Kawasan Sahel terbentang dari pantai ke pantai, dari Mauritania dan Mali di barat ke Sudan dan Eritrea di timur, dan berbatasan dengan sisi selatan gurun Sahara. Kawasan ini adalah tempat tinggal lebih dari 100 juta orang.
Kawasan ini telah menjadi saksi dari iklim ekstrim yang semakin memburuk – termasuk bencana kekeringan yang semakin sering – pada tahun-tahun belakangan ini.
Namun apabila emisi gas rumah kaca terus tidak terkendali, pemanasan global yang terjadi – apabila lebih dari 2 derajat Celsius di atas tingkat era pra-industri – dapat mengubah pola udara inti di kawasan Sahel, dan di banyak bagian dunia, ujar kalangan ilmuwan.
Model curah hujan bervariasi
Beberapa model cuaca memprediksi adanya sedikit peningkatan dalam curah hujan untuk kawasan Sahel, namun ada risiko bahwa seluruh pola cuaca akan berubah pada akhir abad ini, ujar para peneliti di Postdam Institute for Climate Impact Research (PIK).
“Total kemungkinan perubahannya menakjubkan – ini adalah satu dari sedikit elemen di sistem kebumian yang tidak lama lagi kita saksikan puncaknya,” ujar salah satu peneliti Anders Levermann dari PIK dan the Lamont-Doherty Earth Observatory di Columbia University New York.
Apabila curah hujan di kawasan Sahel menjadi sangat tinggi, artinya akan tersedia lebih banyak air untuk pertanian, industri, dan penggunaan rumah tangga. Namun pada beberapa tahun pertama transisi, kemungkinan orang akan menyaksikan pola cuaca yang sangat kacau – cuaca ekstrim diikuti dengan banjir yang merusak, ujar para peneliti.
Susah bagi orang untuk merencanakan
Tingkat ketidakpastian yang sangat tinggi membuatnya sulit bagi orang untuk merencanakan terkait dengan berbagai perubahan yang akan muncul, ujar mereka.
“Perubahan besar yang mungkin akan kita saksikan jelas-jelas akan menimbulkan tantangan yang besar agar penduduk di kawasan Sahel dapat beradaptasi,” ujar Levermann.
“Lebih dari 100 juta orang berpotensi untuk terkena dampaknya dimana saat ini mereka sudah dihadapkan dengan beragam ketidakstabilan, termasuk perang yang berkecamuk,” ujarnya.

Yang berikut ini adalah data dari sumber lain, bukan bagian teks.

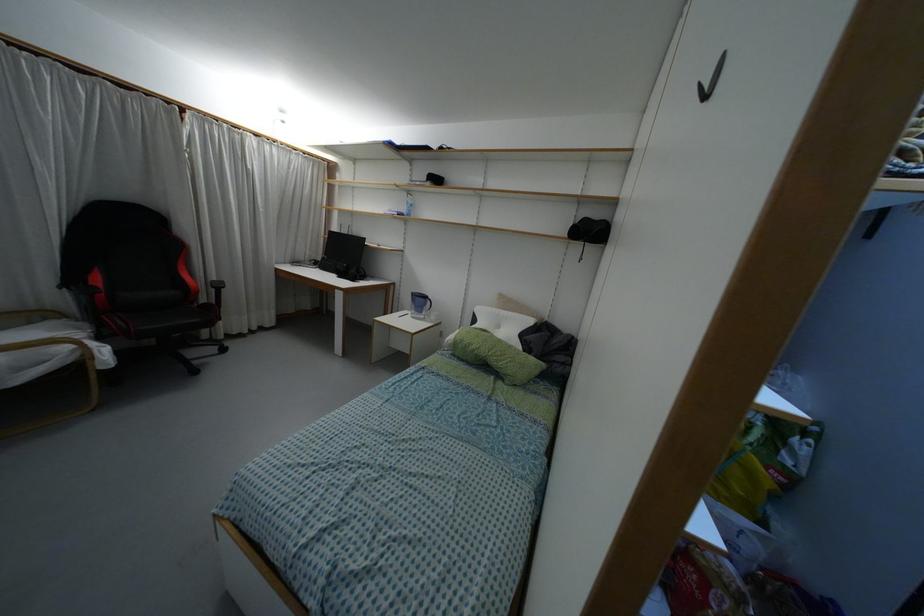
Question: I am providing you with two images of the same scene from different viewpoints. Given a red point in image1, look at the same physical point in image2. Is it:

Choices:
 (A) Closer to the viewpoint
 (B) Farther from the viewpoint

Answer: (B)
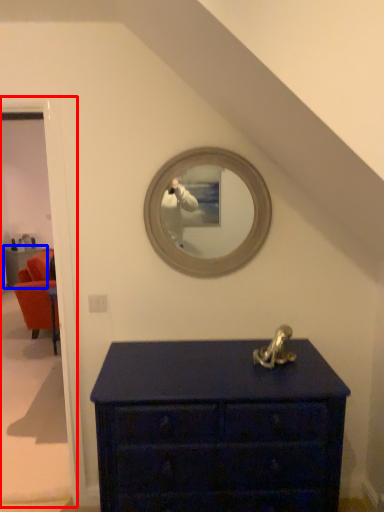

Kawasan ini menghadapi serangkaian konflik, termasuk beberapa yang didorong oleh kelompok-kelompok semacam Boko Haram dan al-Qaeda di negara-negara Islam kawasan Maghreb.
Kalangan peneliti mempelajari pola curah hujan di bulan-bulan Juli, Agustus, dan September dimana kawasan itu mengalami curah hujan yang paling tinggi dalam periode satu tahun.
'Serangkaian hasil yang mungkin diperoleh’
“Ada serangkaian kemungkinan hasil yang akan diperoleh masyarakat di kawasan Sahel yang tergantung iklim yang akhirnya berkembang … dan apakah mereka siap untuk menghadapi fluktuasi iklim tersebut,” ujar peneliti utama, Jacob Schewe, dari PIK, kepada Thomson Reuters Foundation.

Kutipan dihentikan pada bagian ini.